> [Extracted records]
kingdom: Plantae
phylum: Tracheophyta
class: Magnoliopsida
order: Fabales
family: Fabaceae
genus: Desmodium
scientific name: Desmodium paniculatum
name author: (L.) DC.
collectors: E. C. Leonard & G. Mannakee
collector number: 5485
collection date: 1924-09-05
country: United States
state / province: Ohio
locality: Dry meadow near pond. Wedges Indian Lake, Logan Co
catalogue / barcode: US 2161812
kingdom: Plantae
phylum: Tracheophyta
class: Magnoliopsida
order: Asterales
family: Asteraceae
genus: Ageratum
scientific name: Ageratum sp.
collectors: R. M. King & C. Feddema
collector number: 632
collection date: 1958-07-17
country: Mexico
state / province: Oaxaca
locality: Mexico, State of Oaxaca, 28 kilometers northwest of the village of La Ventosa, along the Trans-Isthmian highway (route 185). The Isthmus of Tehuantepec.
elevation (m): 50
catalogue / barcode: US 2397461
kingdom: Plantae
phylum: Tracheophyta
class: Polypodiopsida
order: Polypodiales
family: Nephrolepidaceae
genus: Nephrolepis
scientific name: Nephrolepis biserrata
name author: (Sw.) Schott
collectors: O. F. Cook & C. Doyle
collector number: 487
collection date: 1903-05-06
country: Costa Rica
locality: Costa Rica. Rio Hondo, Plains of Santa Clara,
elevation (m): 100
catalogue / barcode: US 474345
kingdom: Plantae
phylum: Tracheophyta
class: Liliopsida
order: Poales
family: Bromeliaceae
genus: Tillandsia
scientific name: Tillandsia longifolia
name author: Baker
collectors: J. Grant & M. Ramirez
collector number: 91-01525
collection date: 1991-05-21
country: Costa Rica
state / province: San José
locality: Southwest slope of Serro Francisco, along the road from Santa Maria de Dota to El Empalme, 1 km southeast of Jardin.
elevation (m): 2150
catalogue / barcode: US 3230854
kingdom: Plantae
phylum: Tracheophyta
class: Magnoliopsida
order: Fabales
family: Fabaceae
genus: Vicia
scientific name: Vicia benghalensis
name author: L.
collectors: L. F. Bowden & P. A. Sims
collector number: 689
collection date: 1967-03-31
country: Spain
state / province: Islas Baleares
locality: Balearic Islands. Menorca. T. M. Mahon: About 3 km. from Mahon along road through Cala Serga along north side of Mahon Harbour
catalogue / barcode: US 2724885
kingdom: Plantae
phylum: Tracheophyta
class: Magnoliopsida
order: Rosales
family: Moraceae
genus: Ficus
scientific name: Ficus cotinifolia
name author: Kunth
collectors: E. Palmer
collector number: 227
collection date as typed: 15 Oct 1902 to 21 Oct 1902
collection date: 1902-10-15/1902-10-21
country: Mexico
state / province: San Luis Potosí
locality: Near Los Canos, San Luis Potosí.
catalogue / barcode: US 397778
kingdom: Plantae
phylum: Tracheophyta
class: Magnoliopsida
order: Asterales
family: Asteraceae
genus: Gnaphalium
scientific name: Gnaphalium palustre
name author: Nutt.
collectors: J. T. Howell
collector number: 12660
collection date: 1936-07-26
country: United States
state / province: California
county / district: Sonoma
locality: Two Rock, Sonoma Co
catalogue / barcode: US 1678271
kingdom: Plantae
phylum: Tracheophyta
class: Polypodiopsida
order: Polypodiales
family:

> [PROMPT] Copy out every line of the material above word for word, with no changes.

> [SOLUTION]
kingdom: Plantae
phylum: Tracheophyta
class: Magnoliopsida
order: Fabales
family: Fabaceae
genus: Desmodium
scientific name: Desmodium paniculatum
name author: (L.) DC.
collectors: E. C. Leonard & G. Mannakee
collector number: 5485
collection date: 1924-09-05
country: United States
state / province: Ohio
locality: Dry meadow near pond. Wedges Indian Lake, Logan Co
catalogue / barcode: US 2161812
kingdom: Plantae
phylum: Tracheophyta
class: Magnoliopsida
order: Asterales
family: Asteraceae
genus: Ageratum
scientific name: Ageratum sp.
collectors: R. M. King & C. Feddema
collector number: 632
collection date: 1958-07-17
country: Mexico
state / province: Oaxaca
locality: Mexico, State of Oaxaca, 28 kilometers northwest of the village of La Ventosa, along the Trans-Isthmian highway (route 185). The Isthmus of Tehuantepec.
elevation (m): 50
catalogue / barcode: US 2397461
kingdom: Plantae
phylum: Tracheophyta
class: Polypodiopsida
order: Polypodiales
family: Nephrolepidaceae
genus: Nephrolepis
scientific name: Nephrolepis biserrata
name author: (Sw.) Schott
collectors: O. F. Cook & C. Doyle
collector number: 487
collection date: 1903-05-06
country: Costa Rica
locality: Costa Rica. Rio Hondo, Plains of Santa Clara,
elevation (m): 100
catalogue / barcode: US 474345
kingdom: Plantae
phylum: Tracheophyta
class: Liliopsida
order: Poales
family: Bromeliaceae
genus: Tillandsia
scientific name: Tillandsia longifolia
name author: Baker
collectors: J. Grant & M. Ramirez
collector number: 91-01525
collection date: 1991-05-21
country: Costa Rica
state / province: San José
locality: Southwest slope of Serro Francisco, along the road from Santa Maria de Dota to El Empalme, 1 km southeast of Jardin.
elevation (m): 2150
catalogue / barcode: US 3230854
kingdom: Plantae
phylum: Tracheophyta
class: Magnoliopsida
order: Fabales
family: Fabaceae
genus: Vicia
scientific name: Vicia benghalensis
name author: L.
collectors: L. F. Bowden & P. A. Sims
collector number: 689
collection date: 1967-03-31
country: Spain
state / province: Islas Baleares
locality: Balearic Islands. Menorca. T. M. Mahon: About 3 km. from Mahon along road through Cala Serga along north side of Mahon Harbour
catalogue / barcode: US 2724885
kingdom: Plantae
phylum: Tracheophyta
class: Magnoliopsida
order: Rosales
family: Moraceae
genus: Ficus
scientific name: Ficus cotinifolia
name author: Kunth
collectors: E. Palmer
collector number: 227
collection date as typed: 15 Oct 1902 to 21 Oct 1902
collection date: 1902-10-15/1902-10-21
country: Mexico
state / province: San Luis Potosí
locality: Near Los Canos, San Luis Potosí.
catalogue / barcode: US 397778
kingdom: Plantae
phylum: Tracheophyta
class: Magnoliopsida
order: Asterales
family: Asteraceae
genus: Gnaphalium
scientific name: Gnaphalium palustre
name author: Nutt.
collectors: J. T. Howell
collector number: 12660
collection date: 1936-07-26
country: United States
state / province: California
county / district: Sonoma
locality: Two Rock, Sonoma Co
catalogue / barcode: US 1678271
kingdom: Plantae
phylum: Tracheophyta
class: Polypodiopsida
order: Polypodiales
family:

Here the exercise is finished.